The UK Daily Mail has published an article today which I fear does a disservice to the UK Papal Visit Team. Here is the Daily Mail’s headline and lead:
“The Pope star, headlining at a gig near you: Catholic bishops under fire for ‘cringe-making’ guide to the Papal visitCatholic bishops have likened the Pope to the headline act at a series of gigs in a ‘cringe-worthy’ guide to his visit this week which insiders fear exposes the Church to ridicule.In a list of ‘useful terms’ in the official booklet, the three open-air Papal masses – the most solemn occasions of the historic trip – are referred to as ‘shows’ or ‘gigs’, terms normally associated with rock concerts.The document also compares the clergy who organise services – known as liturgists – to ‘performers’ or ‘artists’.Injecting even more showbusiness style, the leaflet translates weighty terms such as ‘sanctuary’ into ‘stage’ and the distribution of Holy Communion into ‘giving out’.Religious words such as ‘spiritual’ and ‘uplifting’ become ‘enjoyable, fun, exciting’.
I read the glossary differently: I think the UK Visit Team is trying their best to educate media about what the proper terminology is to describe these things.
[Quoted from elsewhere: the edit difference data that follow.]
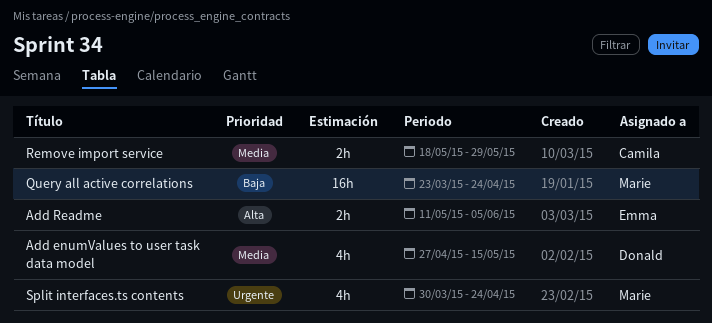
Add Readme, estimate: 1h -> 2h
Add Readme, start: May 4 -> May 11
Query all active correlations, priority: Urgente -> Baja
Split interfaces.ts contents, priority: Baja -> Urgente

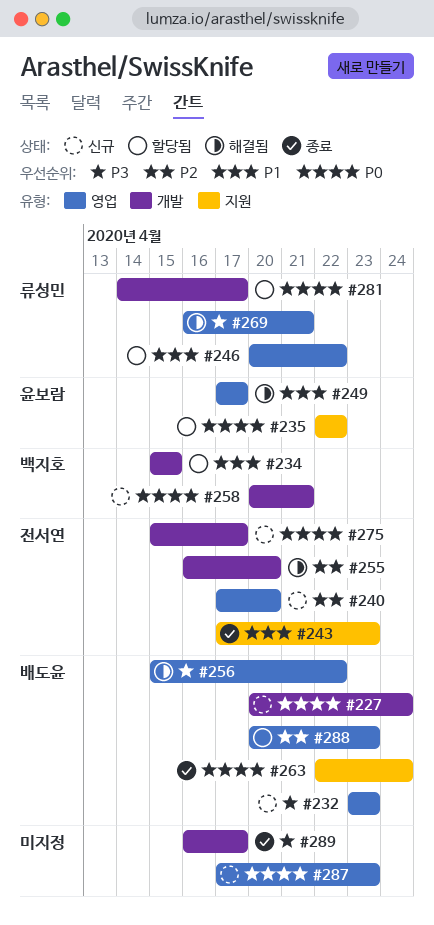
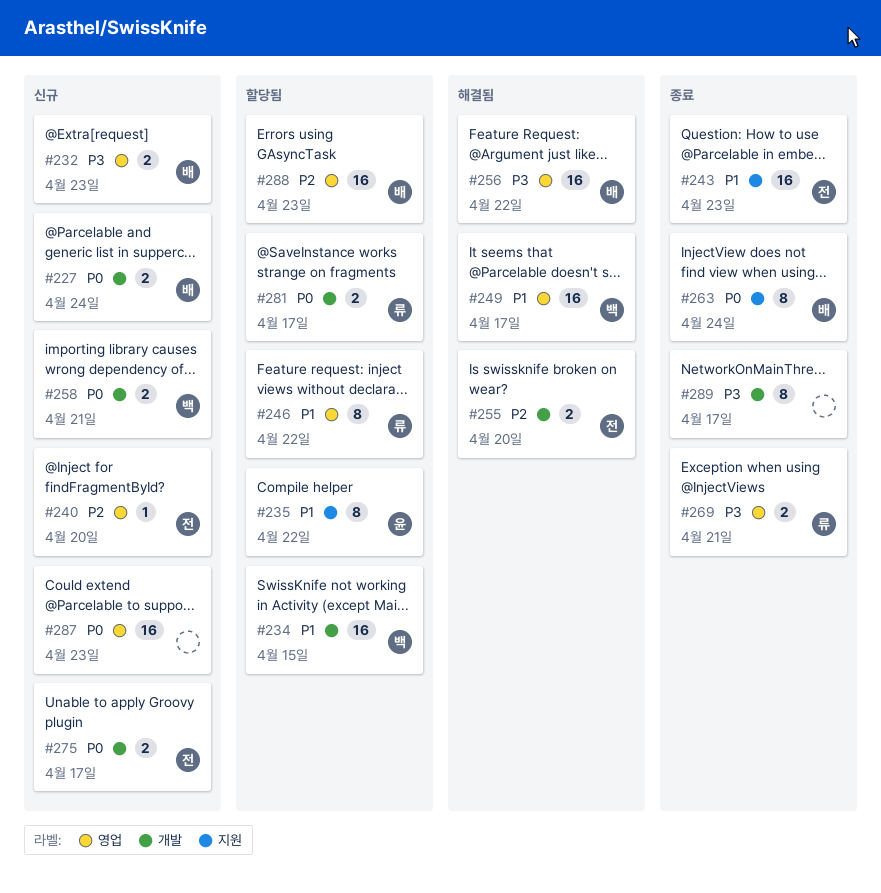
#235, priority: P0 -> P1
#249, owner: 윤보람 -> 백지호
#269, status: 해결됨 -> 종료

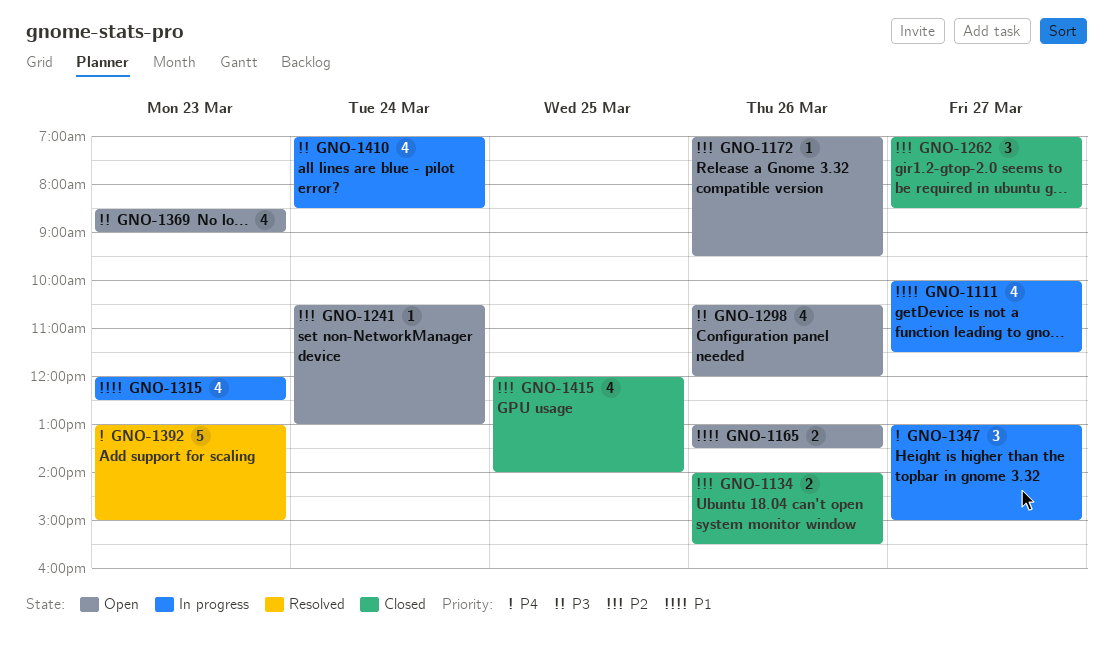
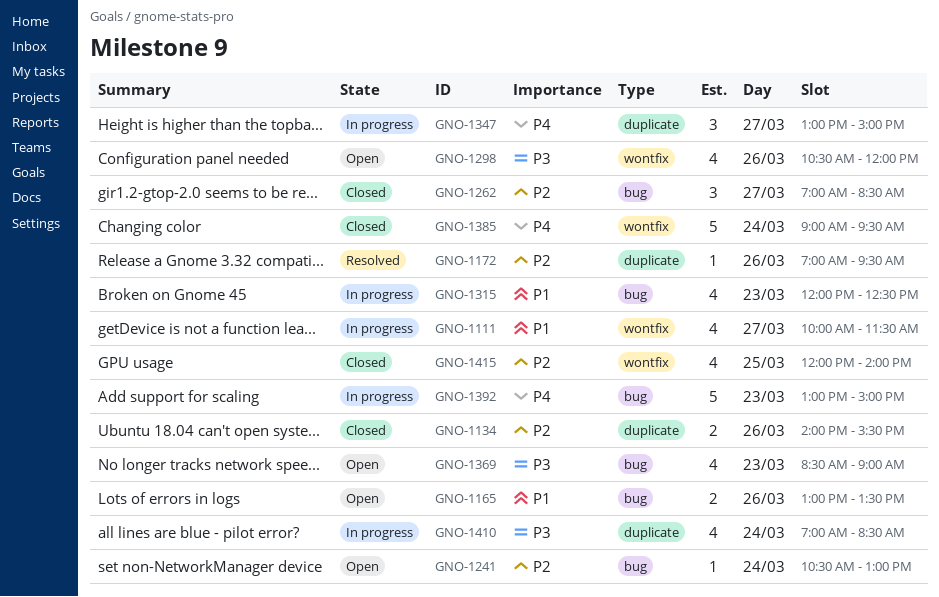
GNO-1172, status: Open -> Resolved
GNO-1385: none -> present
GNO-1392, status: Resolved -> In progress

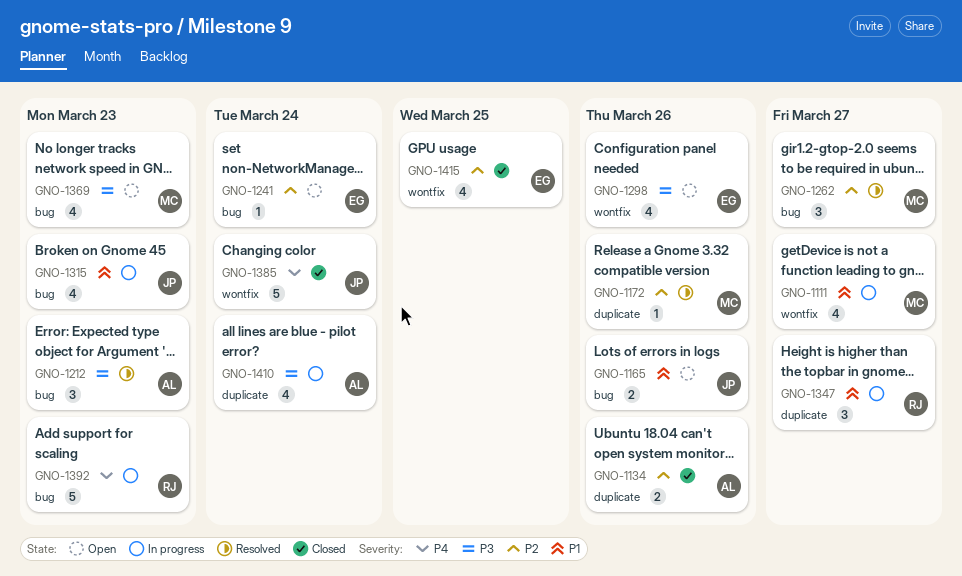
GNO-1212: none -> present
GNO-1262, status: Closed -> Resolved
GNO-1347, priority: P4 -> P1

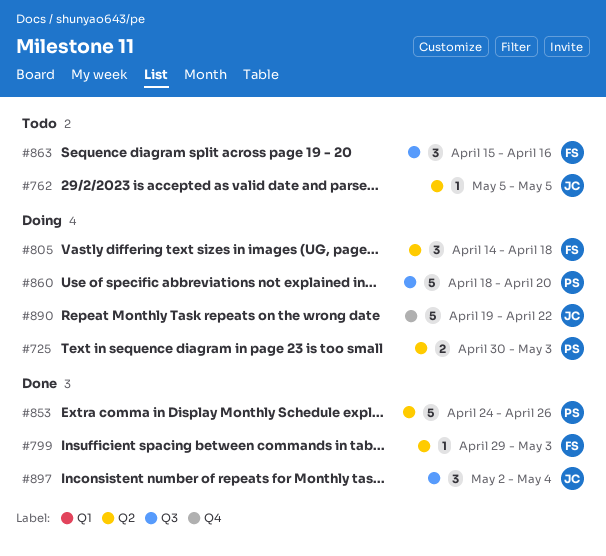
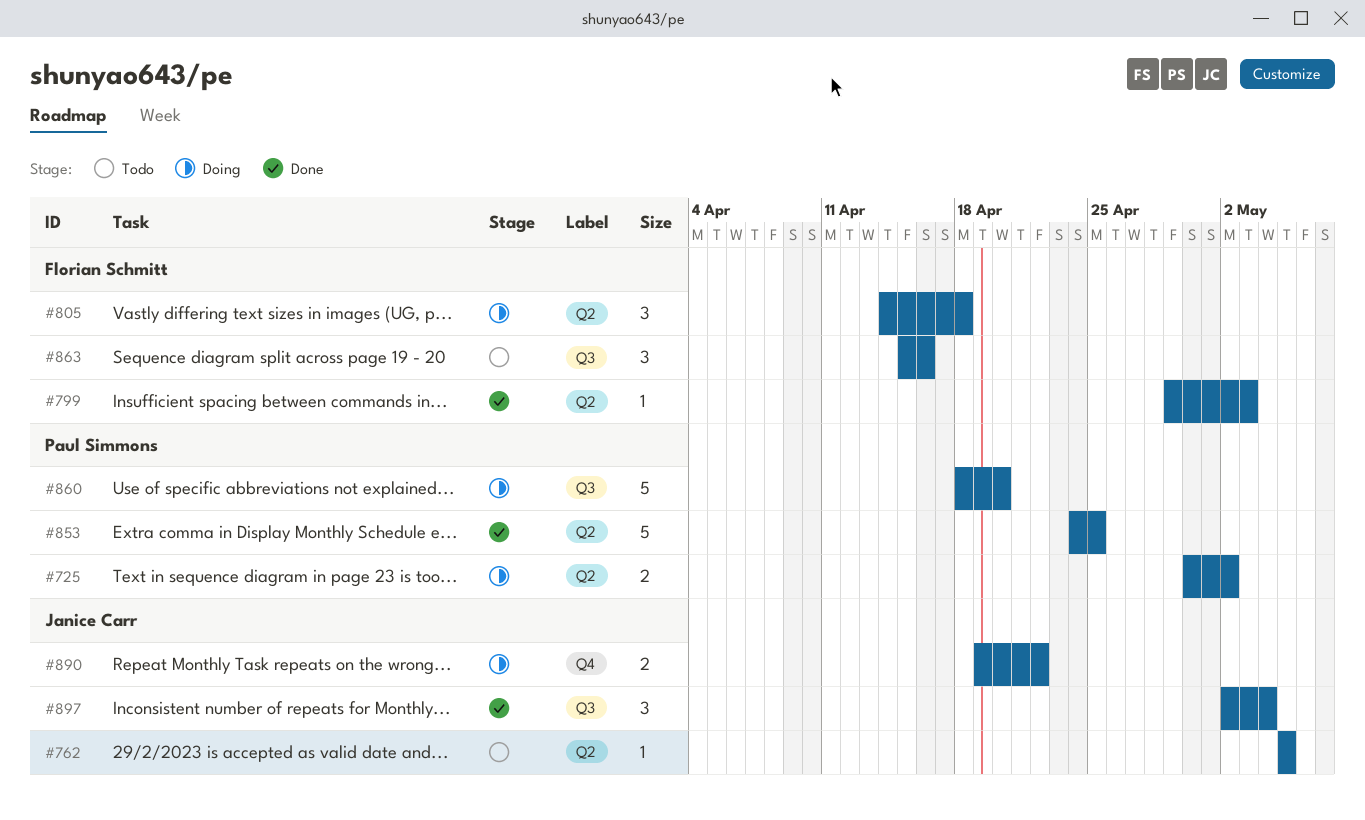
#725, due: May 3 -> May 2
#853, due: Apr 26 -> Apr 25
#890, estimate: 5 -> 2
For instance, reporters will often (mistakenly) describe the Eucharist as “Bread and Wine”, while the UK Visit Team is telling the media that it should actually be described as “Blessed Sacrament [or] Holy Communion.”
In other words, the right column is listing words and phrases that reporters might be tempted to use, but the left column is telling them what words and phrases they should use if they want to be accurate. Certainly, reporters often make basic mistakes when trying to describe what they are seeing at a Catholic Mass or event, and its understandable that the UK papal visit team is trying to avoid these mistakes if possible.
Granted, they could have done a better job at it. But I still think the Daily Mail hasn’t proven by any means that the UK papal visit team is suggesting that reporters use imprecise/misleading/silly terminology in their reporting.
I am currently attempting to obtain a copy of the full document so I can read this glossary in its proper context.
I am concerned because bloggers in the UK (and now, the US) are busy criticizing the UK Visit Team about this “embarrassment”, when they should actually be going after the Daily Mail for taking the glossary out of context… I hope.
The ironic thing here is that the Daily Mail may have unwittingly proven the papal visit team’s point that when it comes to reporting Catholic topics, the press is in dire need of some remedial education in basic reading and comprehension.